What follows is a partial summary of some of SF Bay PSR’s accomplishments in 2020:
— We upgraded our communication tools by building a new website (www.sfbaypsr.org), improving the quality of our online newsletters, expanding our social media presence on Twitter and Facebook, and initiating regular action alerts about time-sensitive events and actions.
— We launched our new monthly webinar series with educational presentations and discussions that focused on the war in Yemen and the ensuing health and humanitarian crises, the results of the 2019-2020 CA legislative session, and the ongoing demands in Bayview Hunters Point to clean up the legacy radioactive and toxic waste and address the impacts that are compounded by climate change and the health and racial inequities experienced by Black and Brown communities.
— We joined more than 40 sign-on letters urging state and federal policymakers to take immediate action on a variety of issues, including protesting the EPA’s gutting of environmental regulations and refusal to listen to its own scientists, demanding that CalGem (the CA Energy Management Division) establish safety setbacks around oil and gas drilling, calling for Governor Newsom and the CA Energy Commission to make the electrification of new buildings a priority, etc.
— We engaged with more than 20 local, state, and federal lawmakers by participating in legislative visits (before COVID-19), making office calls, and writing letters as part of broad public education campaigns.
— We formalized our commitment to eradicating racial inequities and affirmed the need for bringing a diversity, equity, and inclusion lens (DEI) to our work by issuing public statements demanding an end to police violence and supporting the rights of peaceful protesters, generating online webinars, increasing our online library of resources on combating racism, launching a racial equity reading group, and convening a task force to conduct an inventory of our governance, advocacy, communications, and other programs.
— We and other advocates persuaded the American Public Health Association (APHA) to adopt a resolution that put the organization on record as supporting the five points of the Back from the Brink Campaign and urging the U.S. to join the U.N. Treaty on the Prohibition on Nuclear Weapons.
— Individual board and committee members pressed numerous health professional organizations and academic institutions to adopt progressive policies related to climate change, divestments from fossil fuel companies, banning toxic chemicals, ending the use of single-use plastics, etc. They also provided more than 25 educational presentations to schools, civic and religious associations, and local and regional bodies.
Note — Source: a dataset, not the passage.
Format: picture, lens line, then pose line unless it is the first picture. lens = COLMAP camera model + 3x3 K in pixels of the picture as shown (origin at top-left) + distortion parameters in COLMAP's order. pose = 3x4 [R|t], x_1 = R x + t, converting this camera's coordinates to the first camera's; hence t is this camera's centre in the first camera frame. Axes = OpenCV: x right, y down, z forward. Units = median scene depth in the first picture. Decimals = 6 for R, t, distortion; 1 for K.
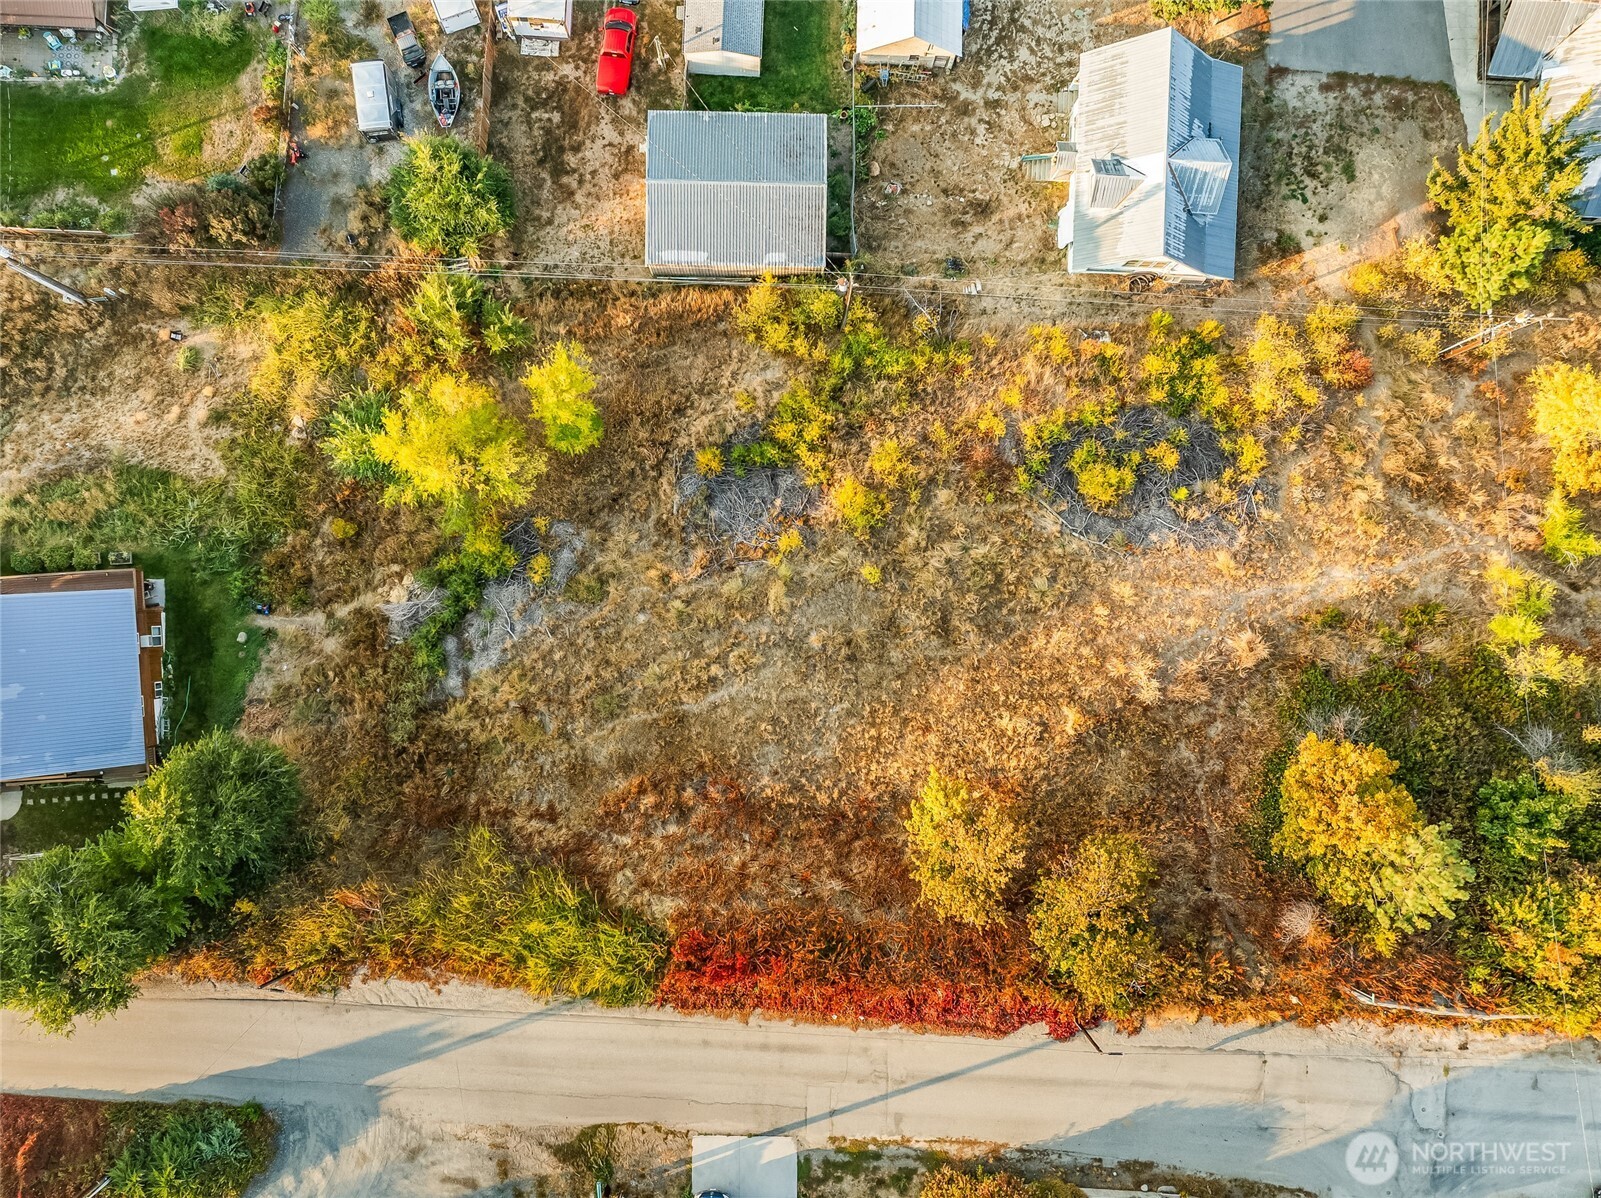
lens RADIAL K [[1288.6, 0, 800.5], [0, 1288.6, 599.0], [0, 0, 1]] dist [-0.020419, -0.005943]
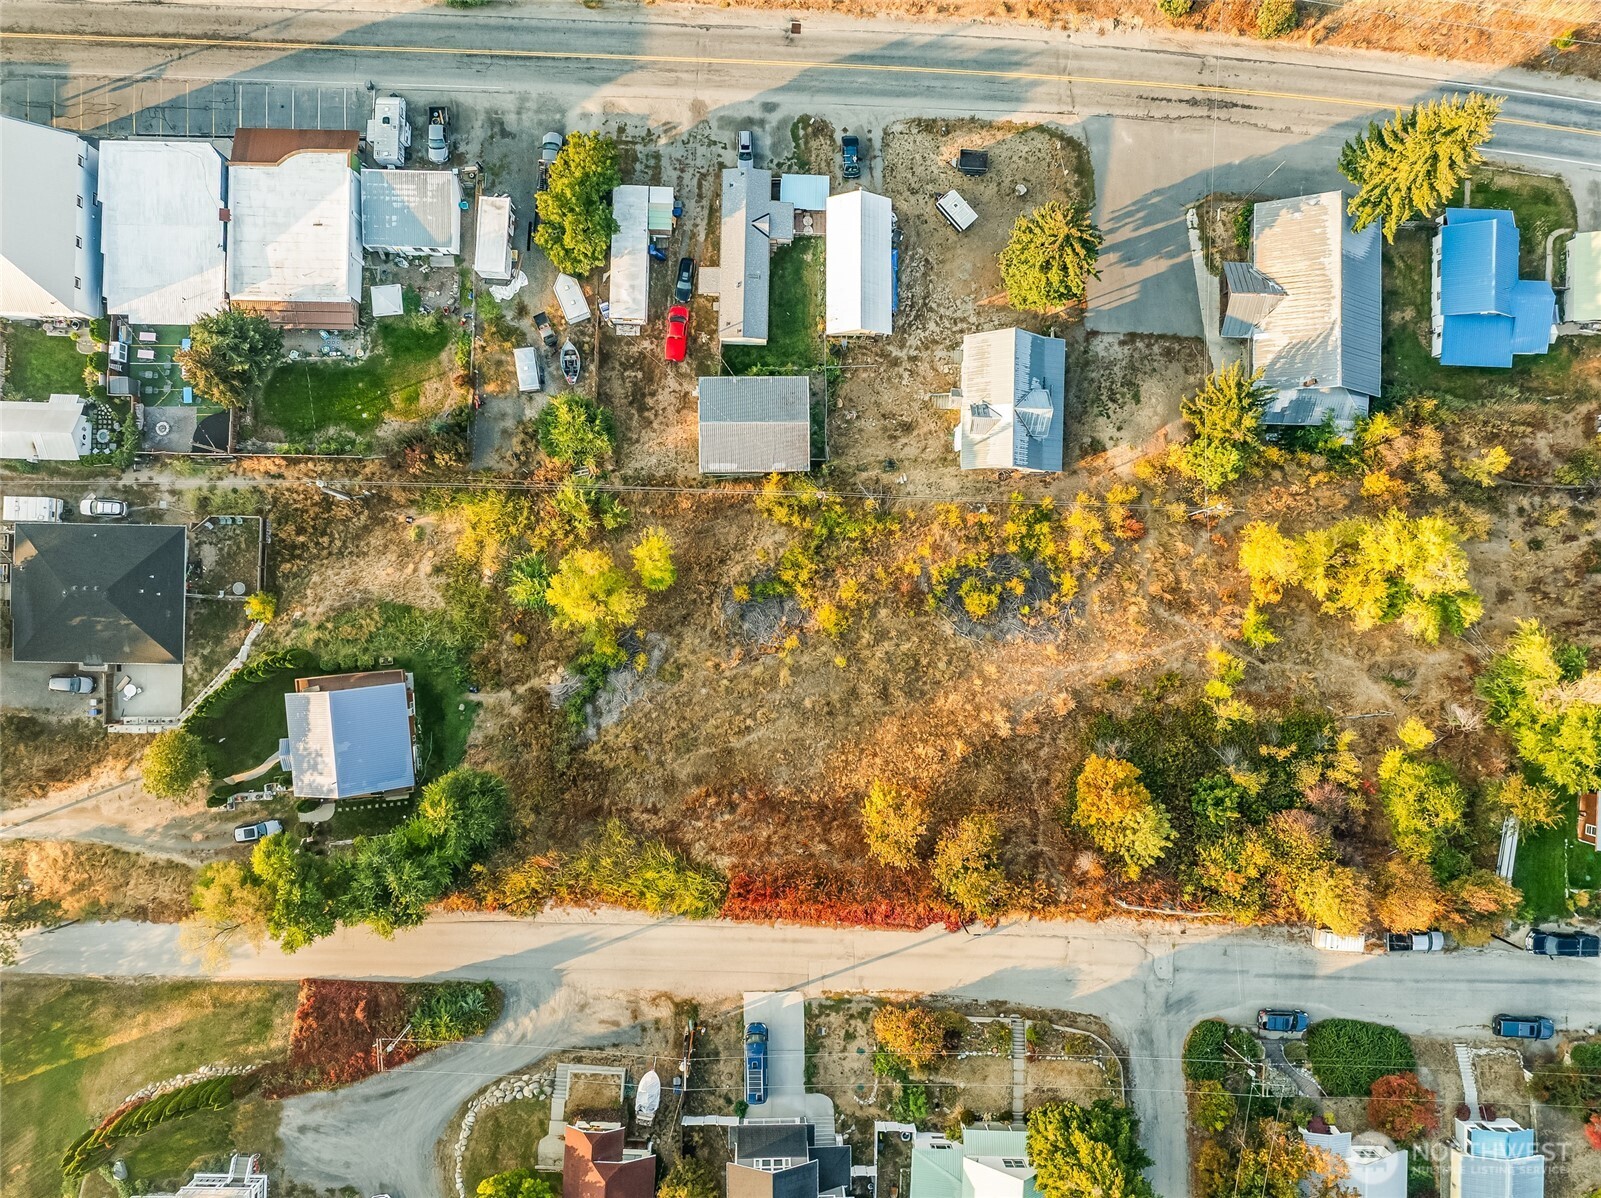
lens RADIAL K [[1288.6, 0, 800.5], [0, 1288.6, 599.0], [0, 0, 1]] dist [-0.020419, -0.005943]
pose [[0.999767, -0.021591, -0.000176, 0.004568], [0.021592, 0.999721, 0.009582, -0.116059], [-0.000031, -0.009584, 0.999954, -0.657021]]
— We affirmed our Environmental Health Committee as a gathering place for health professionals from a variety of institutions and associations, to share intelligence and coordinate efforts on topics such as the health impacts of climate change, moving to a carbon-free economy, fossil fuel divestment, voter education, and health professional education.
— We launched our Nuclear Weapons Abolition Committee and organized around the 75th anniversary of the bombing of Japan, including jointly sponsoring an online event with City Lights Bookstore focused on the legacy of the bomb, providing speakers for the #stillhere, three-day virtual event organized by National PSR and other coalition partners, including our annual protest of the weapons work at the Lawrence Livermore National Lab.
— We welcomed 4 new board members with the goal of creating an increasingly diverse board in terms of age, gender, ethnicity, and race as well as in terms of the skills and expertise that participants bring to our board.